Triphine retournée auprès de son  père mit au monde un fils qu'elle appela Gildas. Celui-ci, devenu plus tard moine à l'abbaye de Rhuys, devint célèbre par ses vertus et ses miracles et acheva sa vie dans la sainteté. Pour le distinguer de saint Gildas, les Bretons l'ont appelé Trechmorus qui devint Trémeur.

Que Trémeur ait été assassiné par son père ne semble pas historiquement vraisemblable. En effet, ce mariage avec Triphine était une affaire politique qui ne pouvait que conforter ses ambitions et lui assurer la mainmise ultérieure sur le comté de Vannes.

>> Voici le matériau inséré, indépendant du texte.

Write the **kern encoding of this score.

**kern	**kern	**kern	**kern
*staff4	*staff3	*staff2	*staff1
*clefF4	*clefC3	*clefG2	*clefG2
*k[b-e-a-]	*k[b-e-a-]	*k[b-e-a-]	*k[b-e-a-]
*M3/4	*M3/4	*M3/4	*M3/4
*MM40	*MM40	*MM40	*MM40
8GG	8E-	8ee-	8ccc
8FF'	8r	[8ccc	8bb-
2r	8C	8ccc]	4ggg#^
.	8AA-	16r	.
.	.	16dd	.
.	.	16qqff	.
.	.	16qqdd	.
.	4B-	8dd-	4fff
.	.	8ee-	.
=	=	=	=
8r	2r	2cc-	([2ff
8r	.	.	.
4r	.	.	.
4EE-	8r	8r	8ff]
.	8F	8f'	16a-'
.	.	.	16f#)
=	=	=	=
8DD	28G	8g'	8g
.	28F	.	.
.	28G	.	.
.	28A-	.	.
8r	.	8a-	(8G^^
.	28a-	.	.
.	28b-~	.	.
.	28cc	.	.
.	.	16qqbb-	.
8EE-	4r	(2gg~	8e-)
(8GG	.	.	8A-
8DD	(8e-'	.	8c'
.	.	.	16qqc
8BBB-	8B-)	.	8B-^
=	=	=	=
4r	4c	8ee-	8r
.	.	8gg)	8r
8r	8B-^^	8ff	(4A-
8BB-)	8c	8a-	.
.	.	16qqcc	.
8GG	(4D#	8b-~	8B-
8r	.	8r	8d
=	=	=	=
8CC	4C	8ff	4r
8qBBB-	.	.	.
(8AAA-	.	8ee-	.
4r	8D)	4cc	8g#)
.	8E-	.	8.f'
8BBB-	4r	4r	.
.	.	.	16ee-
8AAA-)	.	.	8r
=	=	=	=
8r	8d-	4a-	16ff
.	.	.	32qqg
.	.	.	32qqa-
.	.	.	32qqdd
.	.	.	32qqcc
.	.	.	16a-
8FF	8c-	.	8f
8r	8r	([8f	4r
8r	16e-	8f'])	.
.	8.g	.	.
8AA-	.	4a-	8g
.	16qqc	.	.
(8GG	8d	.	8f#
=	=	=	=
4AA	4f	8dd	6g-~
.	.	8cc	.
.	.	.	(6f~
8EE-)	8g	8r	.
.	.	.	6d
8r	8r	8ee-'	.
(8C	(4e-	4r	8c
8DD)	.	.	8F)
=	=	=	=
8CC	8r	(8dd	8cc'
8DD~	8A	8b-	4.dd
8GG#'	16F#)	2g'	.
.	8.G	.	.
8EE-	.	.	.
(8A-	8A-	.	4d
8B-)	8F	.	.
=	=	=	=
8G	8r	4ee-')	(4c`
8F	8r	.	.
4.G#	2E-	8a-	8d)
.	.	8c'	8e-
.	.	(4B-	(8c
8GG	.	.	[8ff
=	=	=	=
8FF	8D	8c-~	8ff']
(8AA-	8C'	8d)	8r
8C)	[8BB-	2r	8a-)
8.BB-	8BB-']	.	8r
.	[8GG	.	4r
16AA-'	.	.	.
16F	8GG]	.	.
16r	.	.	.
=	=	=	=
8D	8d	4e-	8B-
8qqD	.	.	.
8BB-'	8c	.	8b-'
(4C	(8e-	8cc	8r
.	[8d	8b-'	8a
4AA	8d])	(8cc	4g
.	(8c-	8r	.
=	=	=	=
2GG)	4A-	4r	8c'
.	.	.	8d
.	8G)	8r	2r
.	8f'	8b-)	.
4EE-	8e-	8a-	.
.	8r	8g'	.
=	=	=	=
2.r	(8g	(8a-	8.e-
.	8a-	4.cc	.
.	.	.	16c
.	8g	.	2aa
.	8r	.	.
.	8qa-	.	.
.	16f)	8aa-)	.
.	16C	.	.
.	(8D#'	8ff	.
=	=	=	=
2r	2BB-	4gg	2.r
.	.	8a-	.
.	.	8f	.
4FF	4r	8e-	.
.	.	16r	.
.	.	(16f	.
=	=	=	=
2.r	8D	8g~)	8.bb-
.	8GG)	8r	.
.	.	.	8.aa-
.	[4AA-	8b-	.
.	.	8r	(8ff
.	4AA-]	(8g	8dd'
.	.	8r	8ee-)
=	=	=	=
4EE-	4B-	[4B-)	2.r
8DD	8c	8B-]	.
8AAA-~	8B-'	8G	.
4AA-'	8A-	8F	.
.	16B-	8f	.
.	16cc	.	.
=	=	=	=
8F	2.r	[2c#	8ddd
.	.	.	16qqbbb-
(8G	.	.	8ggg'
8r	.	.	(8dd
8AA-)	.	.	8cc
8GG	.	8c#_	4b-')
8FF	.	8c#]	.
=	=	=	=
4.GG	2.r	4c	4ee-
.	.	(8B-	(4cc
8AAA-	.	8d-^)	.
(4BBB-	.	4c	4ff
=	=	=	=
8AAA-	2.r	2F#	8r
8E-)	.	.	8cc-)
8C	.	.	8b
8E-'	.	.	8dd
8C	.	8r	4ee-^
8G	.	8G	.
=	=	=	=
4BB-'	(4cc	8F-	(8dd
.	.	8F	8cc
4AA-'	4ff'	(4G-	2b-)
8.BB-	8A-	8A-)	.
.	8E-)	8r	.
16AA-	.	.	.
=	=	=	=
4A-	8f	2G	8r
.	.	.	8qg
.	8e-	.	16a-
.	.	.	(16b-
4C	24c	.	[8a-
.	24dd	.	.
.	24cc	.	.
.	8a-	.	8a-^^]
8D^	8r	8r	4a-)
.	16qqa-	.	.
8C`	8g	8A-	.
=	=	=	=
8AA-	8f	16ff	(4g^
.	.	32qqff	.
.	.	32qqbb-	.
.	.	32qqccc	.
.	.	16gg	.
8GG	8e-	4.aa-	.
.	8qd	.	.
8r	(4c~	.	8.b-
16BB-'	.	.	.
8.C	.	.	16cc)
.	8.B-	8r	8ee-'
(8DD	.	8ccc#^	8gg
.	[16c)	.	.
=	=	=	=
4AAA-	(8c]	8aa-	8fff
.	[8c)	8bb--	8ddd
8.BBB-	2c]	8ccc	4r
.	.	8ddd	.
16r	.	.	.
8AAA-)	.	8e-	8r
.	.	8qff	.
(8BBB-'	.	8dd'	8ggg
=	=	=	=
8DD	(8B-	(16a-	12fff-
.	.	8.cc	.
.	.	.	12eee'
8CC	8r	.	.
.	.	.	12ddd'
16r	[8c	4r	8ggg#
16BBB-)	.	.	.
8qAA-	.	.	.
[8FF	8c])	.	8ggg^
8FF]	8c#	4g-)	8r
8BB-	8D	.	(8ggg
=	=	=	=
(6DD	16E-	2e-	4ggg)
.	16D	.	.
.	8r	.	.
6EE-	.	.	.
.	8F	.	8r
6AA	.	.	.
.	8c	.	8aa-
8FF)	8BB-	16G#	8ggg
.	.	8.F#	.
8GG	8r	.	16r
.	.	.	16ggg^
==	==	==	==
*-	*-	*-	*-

Il avait besoin d'un héritier.

Que, sous le coup d'une fureur dévastatrice, il ait voulu "punir" Triphine de s'être enfuie, cela pourrait s'admettre, mais qu'il ait froidement assassiné son fils, allant ainsi à l'encontre de son ambition, est difficilement concevable.

A partir de ce moment, son comportement, les tentatives d'assassinat sur Judual puis Triphine et sans doute une question de préséance politique firent que les moines, dont l'influence était grande en Bretagne, se dressèrent contre lui en un conflit de moralité et de pouvoir et en firent un monstre, "Conomor le Maudit".Ìls réunirent une coalition menée par Judual qui attaque Conomor, la bataille dura trois jours, elle fut très meurtrière et Conomor y trouva la mort. Elle eut lieu en bordure des monts d'Arrée, elle fut appelée bataille de Brank Haleg "branche de saule". Un premier monastère, le Relecq (en breton, restes) y aurait été construit en souvenir des innombrables soldats morts qui jonchaient le sol.

Ainsi, en 40 ans de pouvoir Conomor avait su assumer un rôle important qu'il n'avait pu mener à terme à cause de l'influence des moines, le pouvoir laïc contre le pouvoir religieux.